How do we go about troubleshooting this performance issue? We are trying to identify if this is a coding issue or a configuration issue. Are there any settings in web.config or IIS that could explain this behaviour? The application pool is running .NET v4.0 and the IIS version is 7.5. The only change we have made from the default settings is to update the application pool Queue Length value from 1,000 to 5,000. We have also added the following config settings to the Aspnet.config file:
<system.web>
<applicationPool
maxConcurrentRequestsPerCPU="5000"
maxConcurrentThreadsPerCPU="0"
requestQueueLimit="5000" />
</system.web>
More details:
The purpose of the API is to combine data from various external sources and return as JSON. It is currently using an InMemory cache implementation to cache individual external calls at the data layer. The first request to a resource will fetch all data required and any subsequent requests for the same resource will get results from the cache. We have a 'cache runner' that is implemented as a background process that updates the information in the cache at certain set intervals. We have added locking around the code that fetches data from the external resources. We have also implemented the services to fetch the data from the external sources in an asynchronous fashion so that the endpoint should only be as slow as the slowest external call (unless we have data in the cache of course). This is done using the System.Threading.Tasks.Task class. Could we be hitting a limitation in terms of number of threads available to the process?
Solution 1:
Following with @DavidSchwartz and @Matt this looks like a threads, locks managing issue.
I suggest:
Freeze the external calls and the cache generated for them and run the load test with static external information just to discard any issue not related with server - environment side.

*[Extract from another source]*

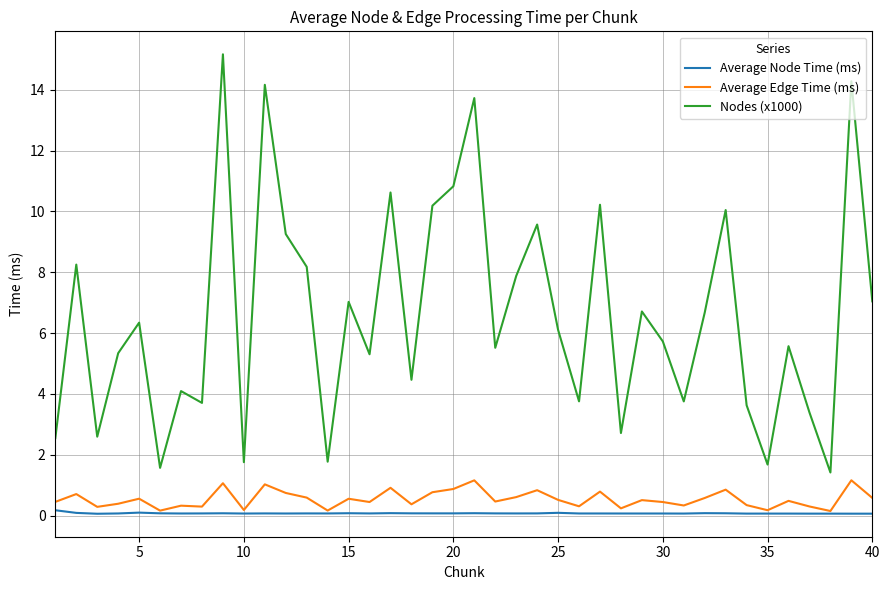

Which series has the largest total across all categories?

Nodes (x1000)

Use thread pools if not using them.
About external calls you said "We have also implemented the services to fetch the data from the external sources in an asynchronous fashion so that the endpoint should only be as slow as the slowest external call (unless we have data in the cache of course)."
Questions are: - Have you checked if any cache data is locked during the external call or only when writing the external call result into the cache? (too obvious but must say). - Do you lock the whole cache or smalls parts of it? (too obvious but must say). - Even if they are asynchronous, how often do external calls run? Even if they don't run so often, they could be blocked by excessive amount of requests to the cache from the user calls while the cache is locked. This scenario usually shows fixed percentage of CPU used because many threads are waiting in fixed intervals and the "locking" must also be managed. - Have you checked if external tasks mean response time also increases when the slow scenario arrives?
If the problem still persists, I'd suggest avoiding the Task class and make the external calls through the same thread pool that manages the user requests. This is to avoid the previous scenario.